Since this learning module will be performing graph matching, we want to specify further parameters that will define various thresholds and weights to be given to different features. We're also using the EvidenceGraphLM rather than the GraphLM which keeps a continuous evidence count for all its hypotheses and is currently the best-performing LM in this codebase.

We then integrate these sensor and learning module configs into the overall experiment config.

# The config dictionary for the evaluation experiment.
surf_agent_2obj_eval = dict(
    # Set up experiment
    experiment_class=MontyObjectRecognitionExperiment,
    experiment_args=EvalExperimentArgs(
        model_name_or_path=model_path,  # load the pre-trained models from this path
        n_eval_epochs=len(test_rotations),
        max_total_steps=5000,
    ),
    logging_config=EvalLoggingConfig(
        output_dir=output_dir,
        run_name=run_name,
        wandb_handlers=[],  # remove this line if you, additionally, want to log to WandB.
    ),
    # Set up monty, including LM, SM, and motor system.
    monty_config=PatchAndViewSOTAMontyConfig(
        monty_args=MontyArgs(min_eval_steps=20),
        sensor_module_configs=sensor_module_configs,
        learning_module_configs=learning_module_configs,
        motor_system_config=MotorSystemConfigCurInformedSurfaceGoalStateDriven(),
    ),
    # Set up environment/data
    dataset_class=ED.EnvironmentDataset,
    dataset_args=SurfaceViewFinderMountHabitatDatasetArgs(),
    eval_dataloader_class=ED.InformedEnvironmentDataLoader,
    eval_dataloader_args=EnvironmentDataloaderPerObjectArgs(
        object_names=object_names,
        object_init_sampler=PredefinedObjectInitializer(rotations=test_rotations),
    ),
    # Doesn't get used, but currently needs to be set anyways.
    train_dataloader_class=ED.InformedEnvironmentDataLoader,
    train_dataloader_args=EnvironmentDataloaderPerObjectArgs(
        object_names=object_names,
        object_init_sampler=PredefinedObjectInitializer(rotations=test_rotations),
    ),
)

Note that we have changed the Monty experiment class and the logging config. We also opted for a policy whereby learning-modules generate actions to test hypotheses by producing "goal-states" for the low-level motor system (MotorSystemConfigCurInformedSurfaceGoalStateDriven). Additionally, we are now initializing the objects at test_rotations instead of train_rotations.

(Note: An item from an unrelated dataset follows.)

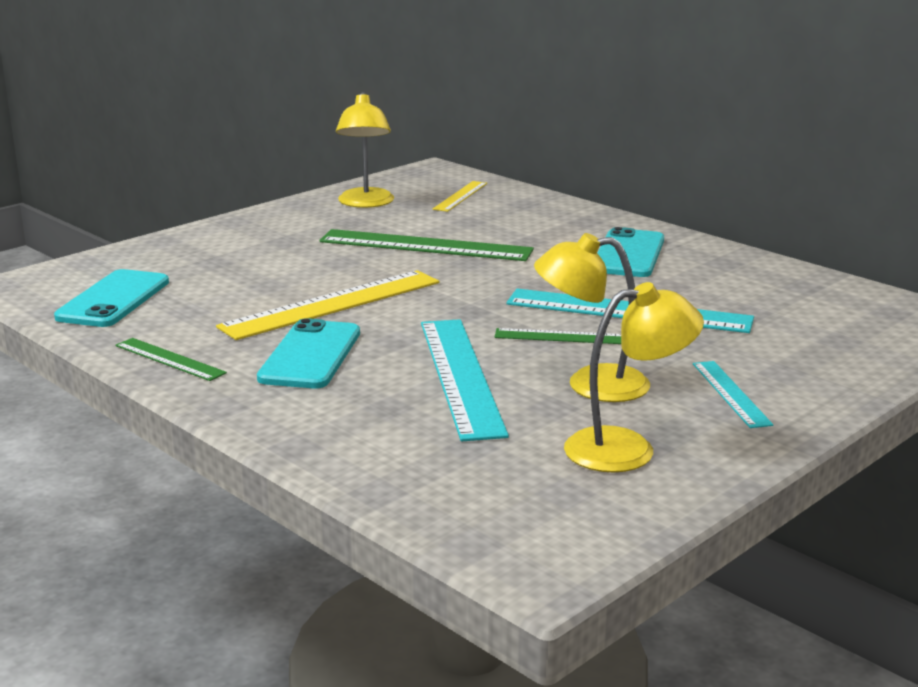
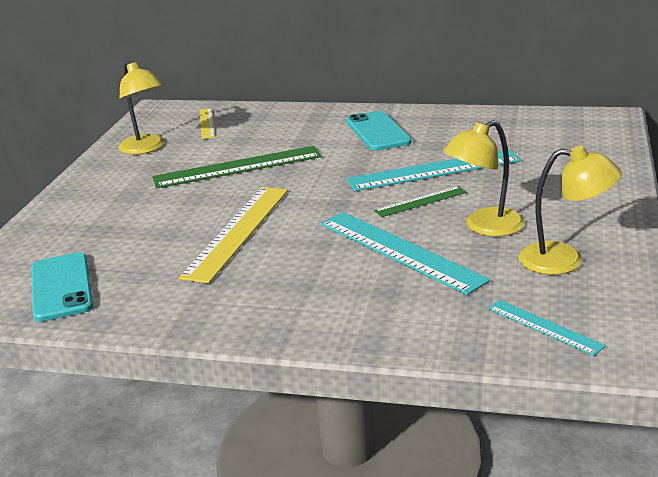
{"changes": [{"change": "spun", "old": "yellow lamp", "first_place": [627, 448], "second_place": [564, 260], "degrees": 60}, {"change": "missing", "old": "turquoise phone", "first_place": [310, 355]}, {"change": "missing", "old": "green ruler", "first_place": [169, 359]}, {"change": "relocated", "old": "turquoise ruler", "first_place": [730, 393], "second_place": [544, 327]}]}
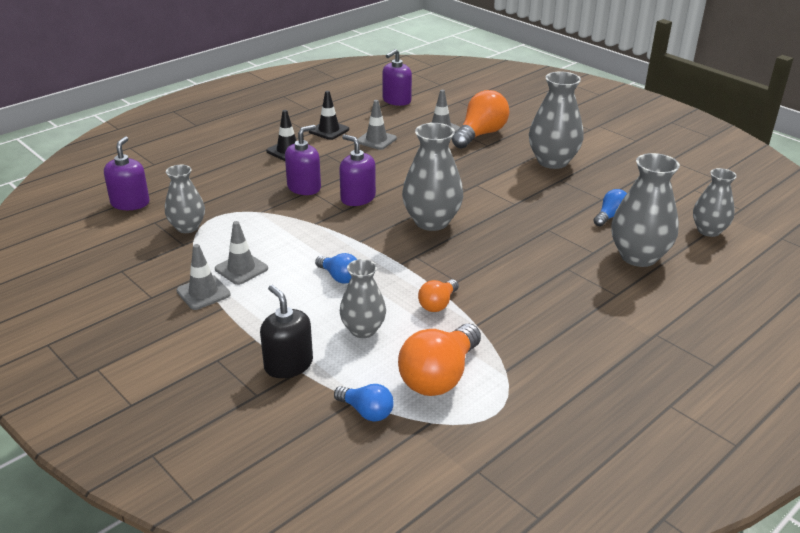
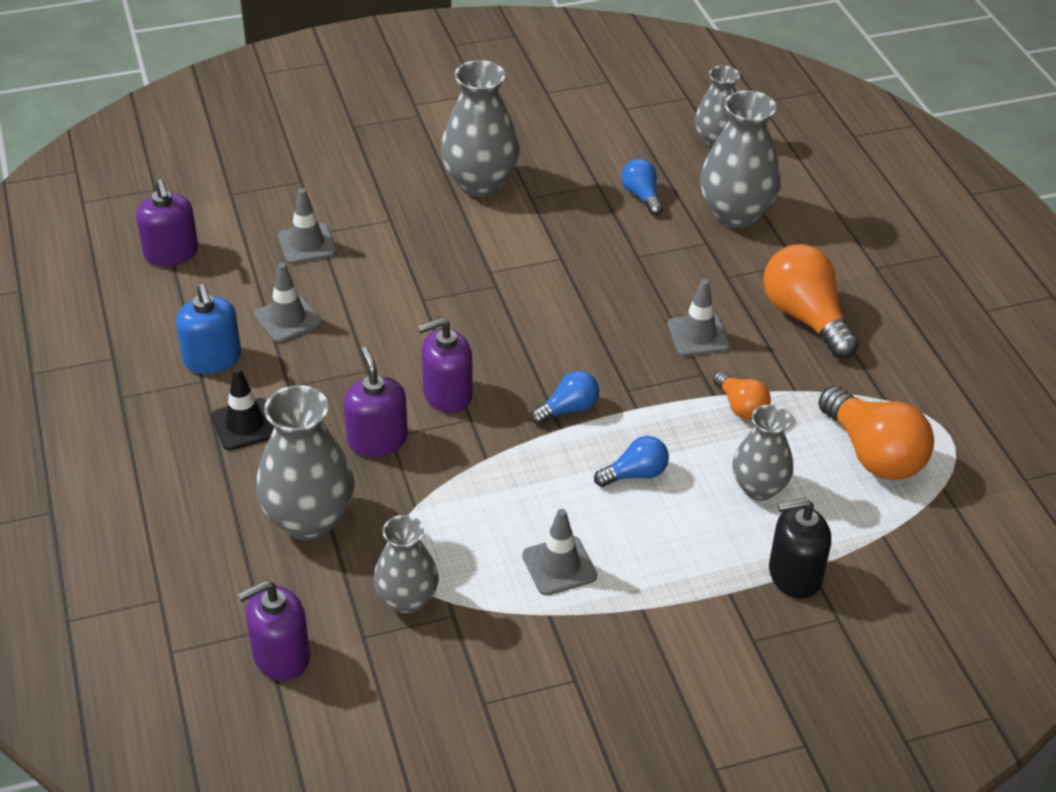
{"changes": [{"change": "relocated", "old": "orange light bulb", "first_place": [480, 134], "second_place": [805, 318]}, {"change": "exchanged", "old": "black traffic cone", "new": "blue soap dispenser", "first_place": [329, 130], "second_place": [212, 359]}, {"change": "relocated", "old": "grey vase", "first_place": [431, 222], "second_place": [309, 519]}, {"change": "spun", "old": "purple soap dispenser", "first_place": [130, 203], "second_place": [281, 655], "degrees": -60}, {"change": "relocated", "old": "grey traffic cone", "first_place": [203, 293], "second_place": [698, 335]}, {"change": "relocated", "old": "blue light bulb", "first_place": [366, 411], "second_place": [568, 409]}]}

Finally, add the following lines to the bottom of the file:

CONFIGS = dict(
    surf_agent_2obj_eval=surf_agent_2obj_eval,
)

Next, you will need to add the following lines to the benchmarks/configs/__init__.py file:

from .pretraining_tutorial_eval import CONFIGS as PRETRAINING_TUTORIAL_EVAL

# Put this line after CONFIGS is initialized
CONFIGS.update(PRETRAINING_TUTORIAL_EVAL)

Running the Experiment

To run the experiment, navigate to the benchmarks/ folder and call the run.py script with an experiment name as the -e argument.

cd benchmarks
python run.py -e surf_agent_2obj_eval

Once the run is complete, you can inspect the inference logs located in ~/tbp/results/monty/projects/surf_agent_1lm_2obj/eval. Since EvalLoggingConfig includes a CSV-logger, you should be able to open eval_stats.csv and find 6 rows (one for each episode) detailing whether the object was correctly identified, the number of steps required in an episode, etc.

You now know how to pretrain a model and use it to perform inference. In our next tutorial, we will demonstrate how to use Monty for unsupervised continual learning.